**REQUIREMENT:** Your answer should be the entries, repeated exactly.

**RECORDS TO PROCESS:**
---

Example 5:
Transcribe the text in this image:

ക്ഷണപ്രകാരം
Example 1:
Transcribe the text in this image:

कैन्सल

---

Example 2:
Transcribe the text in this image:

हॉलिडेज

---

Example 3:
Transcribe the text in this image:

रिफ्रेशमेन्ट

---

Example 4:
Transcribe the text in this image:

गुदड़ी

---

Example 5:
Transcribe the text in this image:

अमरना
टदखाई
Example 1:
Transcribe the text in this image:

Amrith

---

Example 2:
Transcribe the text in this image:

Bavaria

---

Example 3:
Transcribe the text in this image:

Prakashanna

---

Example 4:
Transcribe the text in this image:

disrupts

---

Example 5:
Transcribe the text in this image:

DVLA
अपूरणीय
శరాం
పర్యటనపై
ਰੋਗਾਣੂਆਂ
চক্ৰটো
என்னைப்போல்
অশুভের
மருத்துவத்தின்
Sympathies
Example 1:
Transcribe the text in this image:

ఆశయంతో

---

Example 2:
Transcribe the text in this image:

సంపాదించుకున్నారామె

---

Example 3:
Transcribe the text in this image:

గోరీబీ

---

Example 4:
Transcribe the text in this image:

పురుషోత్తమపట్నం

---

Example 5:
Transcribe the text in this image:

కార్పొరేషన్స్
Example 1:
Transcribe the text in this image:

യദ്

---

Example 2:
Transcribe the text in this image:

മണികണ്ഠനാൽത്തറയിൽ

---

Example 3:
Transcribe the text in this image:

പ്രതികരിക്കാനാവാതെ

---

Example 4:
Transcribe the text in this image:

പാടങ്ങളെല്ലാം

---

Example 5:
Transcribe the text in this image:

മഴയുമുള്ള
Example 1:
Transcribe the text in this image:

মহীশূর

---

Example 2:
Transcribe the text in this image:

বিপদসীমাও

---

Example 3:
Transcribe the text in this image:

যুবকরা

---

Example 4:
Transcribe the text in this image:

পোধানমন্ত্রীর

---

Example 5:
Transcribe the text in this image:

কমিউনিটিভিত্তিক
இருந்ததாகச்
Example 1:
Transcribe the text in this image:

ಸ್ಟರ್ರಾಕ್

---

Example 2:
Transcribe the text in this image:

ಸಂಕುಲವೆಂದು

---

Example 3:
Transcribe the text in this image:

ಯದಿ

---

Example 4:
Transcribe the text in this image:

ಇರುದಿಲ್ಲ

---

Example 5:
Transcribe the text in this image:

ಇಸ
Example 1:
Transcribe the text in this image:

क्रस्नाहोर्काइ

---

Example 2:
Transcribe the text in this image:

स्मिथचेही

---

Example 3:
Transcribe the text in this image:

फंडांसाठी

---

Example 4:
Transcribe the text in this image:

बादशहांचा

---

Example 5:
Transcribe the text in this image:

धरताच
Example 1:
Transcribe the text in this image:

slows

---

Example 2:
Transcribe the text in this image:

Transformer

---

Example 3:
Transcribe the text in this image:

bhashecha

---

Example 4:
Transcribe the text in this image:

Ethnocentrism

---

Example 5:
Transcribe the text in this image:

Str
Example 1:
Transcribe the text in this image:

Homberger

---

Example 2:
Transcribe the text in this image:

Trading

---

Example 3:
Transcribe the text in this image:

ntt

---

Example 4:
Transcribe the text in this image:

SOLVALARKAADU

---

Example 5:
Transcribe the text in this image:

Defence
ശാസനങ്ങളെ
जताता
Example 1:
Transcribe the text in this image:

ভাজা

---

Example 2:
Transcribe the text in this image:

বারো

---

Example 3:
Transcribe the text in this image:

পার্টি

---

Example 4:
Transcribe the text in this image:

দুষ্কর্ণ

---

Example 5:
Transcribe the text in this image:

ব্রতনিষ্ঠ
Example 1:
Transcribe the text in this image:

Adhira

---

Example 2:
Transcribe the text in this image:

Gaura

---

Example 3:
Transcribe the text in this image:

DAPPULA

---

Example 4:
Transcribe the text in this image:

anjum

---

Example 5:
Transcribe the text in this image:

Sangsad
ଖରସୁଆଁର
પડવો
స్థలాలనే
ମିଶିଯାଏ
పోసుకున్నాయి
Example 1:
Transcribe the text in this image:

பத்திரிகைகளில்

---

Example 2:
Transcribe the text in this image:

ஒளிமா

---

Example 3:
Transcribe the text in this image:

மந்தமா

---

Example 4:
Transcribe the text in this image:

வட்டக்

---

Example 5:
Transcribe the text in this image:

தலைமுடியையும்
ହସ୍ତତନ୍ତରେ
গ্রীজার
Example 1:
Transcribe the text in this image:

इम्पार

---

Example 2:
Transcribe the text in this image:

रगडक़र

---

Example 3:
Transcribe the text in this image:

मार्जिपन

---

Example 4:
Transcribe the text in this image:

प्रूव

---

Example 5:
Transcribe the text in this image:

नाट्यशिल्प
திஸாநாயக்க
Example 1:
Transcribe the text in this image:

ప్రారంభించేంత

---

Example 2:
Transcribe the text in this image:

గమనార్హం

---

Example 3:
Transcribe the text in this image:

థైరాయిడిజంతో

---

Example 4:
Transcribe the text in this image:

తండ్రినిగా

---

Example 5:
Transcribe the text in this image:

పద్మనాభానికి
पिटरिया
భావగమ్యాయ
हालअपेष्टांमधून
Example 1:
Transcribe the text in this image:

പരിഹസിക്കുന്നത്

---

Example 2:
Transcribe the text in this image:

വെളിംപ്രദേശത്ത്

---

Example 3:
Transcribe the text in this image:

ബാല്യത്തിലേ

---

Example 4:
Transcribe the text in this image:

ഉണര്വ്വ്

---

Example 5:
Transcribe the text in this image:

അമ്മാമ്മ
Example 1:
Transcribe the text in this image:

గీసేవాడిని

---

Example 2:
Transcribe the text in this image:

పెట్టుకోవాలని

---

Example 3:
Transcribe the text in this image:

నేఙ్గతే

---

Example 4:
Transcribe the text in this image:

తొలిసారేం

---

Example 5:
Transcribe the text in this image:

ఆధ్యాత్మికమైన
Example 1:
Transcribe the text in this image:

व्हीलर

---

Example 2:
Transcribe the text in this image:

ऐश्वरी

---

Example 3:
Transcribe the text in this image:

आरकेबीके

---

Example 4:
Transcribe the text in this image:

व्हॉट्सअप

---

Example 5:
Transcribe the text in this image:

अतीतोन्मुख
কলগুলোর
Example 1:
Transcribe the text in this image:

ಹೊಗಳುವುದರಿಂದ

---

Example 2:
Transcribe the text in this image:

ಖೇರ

**OUTPUT OF THE TASK:**
---

Example 5:
Transcribe the text in this image:

ക്ഷണപ്രകാരം
Example 1:
Transcribe the text in this image:

कैन्सल

---

Example 2:
Transcribe the text in this image:

हॉलिडेज

---

Example 3:
Transcribe the text in this image:

रिफ्रेशमेन्ट

---

Example 4:
Transcribe the text in this image:

गुदड़ी

---

Example 5:
Transcribe the text in this image:

अमरना
टदखाई
Example 1:
Transcribe the text in this image:

Amrith

---

Example 2:
Transcribe the text in this image:

Bavaria

---

Example 3:
Transcribe the text in this image:

Prakashanna

---

Example 4:
Transcribe the text in this image:

disrupts

---

Example 5:
Transcribe the text in this image:

DVLA
अपूरणीय
శరాం
పర్యటనపై
ਰੋਗਾਣੂਆਂ
চক্ৰটো
என்னைப்போல்
অশুভের
மருத்துவத்தின்
Sympathies
Example 1:
Transcribe the text in this image:

ఆశయంతో

---

Example 2:
Transcribe the text in this image:

సంపాదించుకున్నారామె

---

Example 3:
Transcribe the text in this image:

గోరీబీ

---

Example 4:
Transcribe the text in this image:

పురుషోత్తమపట్నం

---

Example 5:
Transcribe the text in this image:

కార్పొరేషన్స్
Example 1:
Transcribe the text in this image:

യദ്

---

Example 2:
Transcribe the text in this image:

മണികണ്ഠനാൽത്തറയിൽ

---

Example 3:
Transcribe the text in this image:

പ്രതികരിക്കാനാവാതെ

---

Example 4:
Transcribe the text in this image:

പാടങ്ങളെല്ലാം

---

Example 5:
Transcribe the text in this image:

മഴയുമുള്ള
Example 1:
Transcribe the text in this image:

মহীশূর

---

Example 2:
Transcribe the text in this image:

বিপদসীমাও

---

Example 3:
Transcribe the text in this image:

যুবকরা

---

Example 4:
Transcribe the text in this image:

পোধানমন্ত্রীর

---

Example 5:
Transcribe the text in this image:

কমিউনিটিভিত্তিক
இருந்ததாகச்
Example 1:
Transcribe the text in this image:

ಸ್ಟರ್ರಾಕ್

---

Example 2:
Transcribe the text in this image:

ಸಂಕುಲವೆಂದು

---

Example 3:
Transcribe the text in this image:

ಯದಿ

---

Example 4:
Transcribe the text in this image:

ಇರುದಿಲ್ಲ

---

Example 5:
Transcribe the text in this image:

ಇಸ
Example 1:
Transcribe the text in this image:

क्रस्नाहोर्काइ

---

Example 2:
Transcribe the text in this image:

स्मिथचेही

---

Example 3:
Transcribe the text in this image:

फंडांसाठी

---

Example 4:
Transcribe the text in this image:

बादशहांचा

---

Example 5:
Transcribe the text in this image:

धरताच
Example 1:
Transcribe the text in this image:

slows

---

Example 2:
Transcribe the text in this image:

Transformer

---

Example 3:
Transcribe the text in this image:

bhashecha

---

Example 4:
Transcribe the text in this image:

Ethnocentrism

---

Example 5:
Transcribe the text in this image:

Str
Example 1:
Transcribe the text in this image:

Homberger

---

Example 2:
Transcribe the text in this image:

Trading

---

Example 3:
Transcribe the text in this image:

ntt

---

Example 4:
Transcribe the text in this image:

SOLVALARKAADU

---

Example 5:
Transcribe the text in this image:

Defence
ശാസനങ്ങളെ
जताता
Example 1:
Transcribe the text in this image:

ভাজা

---

Example 2:
Transcribe the text in this image:

বারো

---

Example 3:
Transcribe the text in this image:

পার্টি

---

Example 4:
Transcribe the text in this image:

দুষ্কর্ণ

---

Example 5:
Transcribe the text in this image:

ব্রতনিষ্ঠ
Example 1:
Transcribe the text in this image:

Adhira

---

Example 2:
Transcribe the text in this image:

Gaura

---

Example 3:
Transcribe the text in this image:

DAPPULA

---

Example 4:
Transcribe the text in this image:

anjum

---

Example 5:
Transcribe the text in this image:

Sangsad
ଖରସୁଆଁର
પડવો
స్థలాలనే
ମିଶିଯାଏ
పోసుకున్నాయి
Example 1:
Transcribe the text in this image:

பத்திரிகைகளில்

---

Example 2:
Transcribe the text in this image:

ஒளிமா

---

Example 3:
Transcribe the text in this image:

மந்தமா

---

Example 4:
Transcribe the text in this image:

வட்டக்

---

Example 5:
Transcribe the text in this image:

தலைமுடியையும்
ହସ୍ତତନ୍ତରେ
গ্রীজার
Example 1:
Transcribe the text in this image:

इम्पार

---

Example 2:
Transcribe the text in this image:

रगडक़र

---

Example 3:
Transcribe the text in this image:

मार्जिपन

---

Example 4:
Transcribe the text in this image:

प्रूव

---

Example 5:
Transcribe the text in this image:

नाट्यशिल्प
திஸாநாயக்க
Example 1:
Transcribe the text in this image:

ప్రారంభించేంత

---

Example 2:
Transcribe the text in this image:

గమనార్హం

---

Example 3:
Transcribe the text in this image:

థైరాయిడిజంతో

---

Example 4:
Transcribe the text in this image:

తండ్రినిగా

---

Example 5:
Transcribe the text in this image:

పద్మనాభానికి
पिटरिया
భావగమ్యాయ
हालअपेष्टांमधून
Example 1:
Transcribe the text in this image:

പരിഹസിക്കുന്നത്

---

Example 2:
Transcribe the text in this image:

വെളിംപ്രദേശത്ത്

---

Example 3:
Transcribe the text in this image:

ബാല്യത്തിലേ

---

Example 4:
Transcribe the text in this image:

ഉണര്വ്വ്

---

Example 5:
Transcribe the text in this image:

അമ്മാമ്മ
Example 1:
Transcribe the text in this image:

గీసేవాడిని

---

Example 2:
Transcribe the text in this image:

పెట్టుకోవాలని

---

Example 3:
Transcribe the text in this image:

నేఙ్గతే

---

Example 4:
Transcribe the text in this image:

తొలిసారేం

---

Example 5:
Transcribe the text in this image:

ఆధ్యాత్మికమైన
Example 1:
Transcribe the text in this image:

व्हीलर

---

Example 2:
Transcribe the text in this image:

ऐश्वरी

---

Example 3:
Transcribe the text in this image:

आरकेबीके

---

Example 4:
Transcribe the text in this image:

व्हॉट्सअप

---

Example 5:
Transcribe the text in this image:

अतीतोन्मुख
কলগুলোর
Example 1:
Transcribe the text in this image:

ಹೊಗಳುವುದರಿಂದ

---

Example 2:
Transcribe the text in this image:

ಖೇರ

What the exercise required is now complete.